Well………recently I came across this …….
Mental Tricks for Endurance Runners and Walkers: How to excel as an endurance runner or walker by following time-tested mental tricks! By Kirk Mahoney
I’m all about anything that will effectively help me stop being such a head case! It’s one those things that won’t be replacing anything (or anyone) but rather it gives me another tool to have at my disposal.
Yogi Berra said, “Baseball is ninety percent mental and the other half is physical.” The same could be said for running. While running programs and running books often make a bow toward the mental aspect of running, e.g., the hardest distance in the race is the six inches between your ears, they almost exclusively focus on the physical aspect of the sport.

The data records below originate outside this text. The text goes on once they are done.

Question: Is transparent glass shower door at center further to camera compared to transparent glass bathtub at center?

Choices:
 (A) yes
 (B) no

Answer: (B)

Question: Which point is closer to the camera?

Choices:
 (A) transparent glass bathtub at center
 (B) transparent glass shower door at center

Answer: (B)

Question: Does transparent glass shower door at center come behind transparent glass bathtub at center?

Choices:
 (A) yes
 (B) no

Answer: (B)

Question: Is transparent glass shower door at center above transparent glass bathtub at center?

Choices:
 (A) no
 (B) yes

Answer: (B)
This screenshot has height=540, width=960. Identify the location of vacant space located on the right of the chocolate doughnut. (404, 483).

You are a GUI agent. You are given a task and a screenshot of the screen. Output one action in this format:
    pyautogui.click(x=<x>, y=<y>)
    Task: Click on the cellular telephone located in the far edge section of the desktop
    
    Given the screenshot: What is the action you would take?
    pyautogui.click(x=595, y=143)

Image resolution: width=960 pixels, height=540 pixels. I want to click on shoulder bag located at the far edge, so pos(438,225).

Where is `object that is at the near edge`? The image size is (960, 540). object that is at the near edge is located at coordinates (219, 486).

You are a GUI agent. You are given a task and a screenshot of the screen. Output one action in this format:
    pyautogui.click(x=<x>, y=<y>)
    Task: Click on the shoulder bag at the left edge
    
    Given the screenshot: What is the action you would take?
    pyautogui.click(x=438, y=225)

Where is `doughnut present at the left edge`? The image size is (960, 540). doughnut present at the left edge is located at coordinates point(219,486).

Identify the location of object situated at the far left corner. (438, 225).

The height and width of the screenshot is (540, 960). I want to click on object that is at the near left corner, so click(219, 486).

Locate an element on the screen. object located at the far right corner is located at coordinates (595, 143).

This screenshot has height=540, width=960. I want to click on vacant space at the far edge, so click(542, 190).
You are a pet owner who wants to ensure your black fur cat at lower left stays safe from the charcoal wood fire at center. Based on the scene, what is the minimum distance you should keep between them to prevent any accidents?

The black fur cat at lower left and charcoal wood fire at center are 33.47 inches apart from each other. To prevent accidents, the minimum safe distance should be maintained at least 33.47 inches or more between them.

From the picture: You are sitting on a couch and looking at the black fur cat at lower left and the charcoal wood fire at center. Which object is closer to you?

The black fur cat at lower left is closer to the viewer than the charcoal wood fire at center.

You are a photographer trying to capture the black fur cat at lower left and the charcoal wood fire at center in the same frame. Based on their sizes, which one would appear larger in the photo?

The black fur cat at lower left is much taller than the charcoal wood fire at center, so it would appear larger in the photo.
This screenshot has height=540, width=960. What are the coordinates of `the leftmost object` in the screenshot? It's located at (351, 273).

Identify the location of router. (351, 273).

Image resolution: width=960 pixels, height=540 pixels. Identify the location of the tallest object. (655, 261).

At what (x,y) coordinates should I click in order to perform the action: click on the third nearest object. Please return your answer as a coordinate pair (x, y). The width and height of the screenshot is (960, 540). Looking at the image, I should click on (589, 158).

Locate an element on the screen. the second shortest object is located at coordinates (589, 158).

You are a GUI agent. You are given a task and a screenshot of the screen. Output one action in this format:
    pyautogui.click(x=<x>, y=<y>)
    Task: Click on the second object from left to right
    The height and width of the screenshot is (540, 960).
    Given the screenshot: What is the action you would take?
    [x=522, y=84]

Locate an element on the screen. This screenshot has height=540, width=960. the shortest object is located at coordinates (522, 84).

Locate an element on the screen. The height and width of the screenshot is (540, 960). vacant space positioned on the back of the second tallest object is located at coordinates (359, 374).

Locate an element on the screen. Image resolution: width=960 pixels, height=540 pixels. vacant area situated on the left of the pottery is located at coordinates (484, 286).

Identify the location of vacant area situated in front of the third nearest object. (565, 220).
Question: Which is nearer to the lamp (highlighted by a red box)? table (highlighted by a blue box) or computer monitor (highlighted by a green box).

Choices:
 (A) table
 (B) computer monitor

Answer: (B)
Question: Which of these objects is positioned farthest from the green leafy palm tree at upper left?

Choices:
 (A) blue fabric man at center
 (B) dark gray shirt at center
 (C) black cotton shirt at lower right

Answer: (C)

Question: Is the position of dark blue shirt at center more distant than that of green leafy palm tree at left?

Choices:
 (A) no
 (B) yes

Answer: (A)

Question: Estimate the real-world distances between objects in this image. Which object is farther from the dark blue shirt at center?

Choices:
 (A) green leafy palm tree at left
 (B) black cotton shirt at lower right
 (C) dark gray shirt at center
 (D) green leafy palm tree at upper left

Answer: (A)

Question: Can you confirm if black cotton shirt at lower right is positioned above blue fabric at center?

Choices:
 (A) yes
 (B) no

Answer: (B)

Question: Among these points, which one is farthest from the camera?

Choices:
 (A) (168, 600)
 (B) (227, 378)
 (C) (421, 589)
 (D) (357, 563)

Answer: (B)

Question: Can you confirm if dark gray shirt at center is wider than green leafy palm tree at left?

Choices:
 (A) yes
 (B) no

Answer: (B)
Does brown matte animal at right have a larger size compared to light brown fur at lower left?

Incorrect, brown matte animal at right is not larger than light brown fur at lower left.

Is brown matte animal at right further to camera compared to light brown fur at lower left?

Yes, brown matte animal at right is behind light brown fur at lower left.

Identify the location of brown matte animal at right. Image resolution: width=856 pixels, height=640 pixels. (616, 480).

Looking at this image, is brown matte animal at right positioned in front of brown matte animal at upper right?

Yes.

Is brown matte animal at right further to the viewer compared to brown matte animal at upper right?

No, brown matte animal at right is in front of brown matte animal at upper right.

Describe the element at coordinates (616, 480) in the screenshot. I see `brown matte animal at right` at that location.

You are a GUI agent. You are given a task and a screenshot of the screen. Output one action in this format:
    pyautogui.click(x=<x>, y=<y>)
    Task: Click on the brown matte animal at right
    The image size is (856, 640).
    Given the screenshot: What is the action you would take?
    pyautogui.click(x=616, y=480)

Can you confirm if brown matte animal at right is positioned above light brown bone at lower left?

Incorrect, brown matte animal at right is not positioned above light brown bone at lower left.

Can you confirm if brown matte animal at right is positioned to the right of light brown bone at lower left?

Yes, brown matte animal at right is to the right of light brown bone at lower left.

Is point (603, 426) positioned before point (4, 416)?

Mahoney, Kirk (2010-07-17). Mental Tricks for Endurance Runners and Walkers (Kindle Locations 2-5). . Kindle Edition.
I have to agree with this. I get in my way all the time and it’s not a physical thing its that stuff between my ears that holds me back. I’ve known this for years but another passage in the book really got my attention
A 2007 University of Hertfordshire study by British psychologist Richard Wiseman found that 78% of all resolutions — such as those made by many people at the start of a new year — ended in failure.
Beyond the matter of negative, unconscious beliefs contradicting (“counter-intending”) one’s conscious intents, the prefrontal cortex of the brain — just behind the forehead — could be partially to blame for this statistic because this area of the brain deals with several tasks, often simultaneously:
- keeping us focused;
- solving abstract problems;
- handling short-term memory.
So asking it to ensure that you keep your resolution to run or walk more often could be the proverbial straw that breaks the camel’s back — unless you limit your other simultaneous demands on the pre-frontal cortex.
Mahoney, Kirk (2010-07-17). Mental Tricks for Endurance Runners and Walkers (Kindle Locations 285-291). . Kindle Edition.
This is what I got from this statement, overloading ourselves with resolutions, trying to stay focused on day to day task and trying to stay on the latest and greatest diet will eventually set us up for failure. Our precious little heads can only handle so much at one time! And I am so guilty of overloading myself with wants, wishes and demands.
I must admit, I’m not finished with the book. I have gotten so much out of this little gem already I just had to share it before I could finish it. Even this first chapter really got my attention.
#6 – Introspection Endurance racing requires introspection. You must be brutally honest with yourself about many things, including:
- Whether you are completing your core training runs or walks
- Whether you are asking for help from training buddies
- Whether you are offering help to training buddies and fellow racers
- Whether you are paying attention to your running or walking pace
- Whether you are hydrating adequately
- Whether you are giving yourself sufficient time to recover from injuries
- Whether you are taking needed days off Whether you are cross-training
- Whether you are completing speed-work sessions and other supplementary runs or walks
- Whether you are eating properly
- Whether you are getting enough sleep
- Whether you are visualizing
- Whether you are stretching adequately
These introspective activities are not necessarily fun. But they are crucial to your success as an endurance racer.
Mahoney, Kirk (2010-07-17). Mental Tricks for Endurance Runners and Walkers (Kindle Locations 197-204). . Kindle Edition.
It’s not a long book, 218 pages according to Amazon, I have no clue. I read alot via my Ipad with Kindle app so sometimes I have no clue how many pages I’m working with. It’s just enough to read a little bit, think on it , rinse and repeat. Hopefully you’ll enjoy it as much as I am.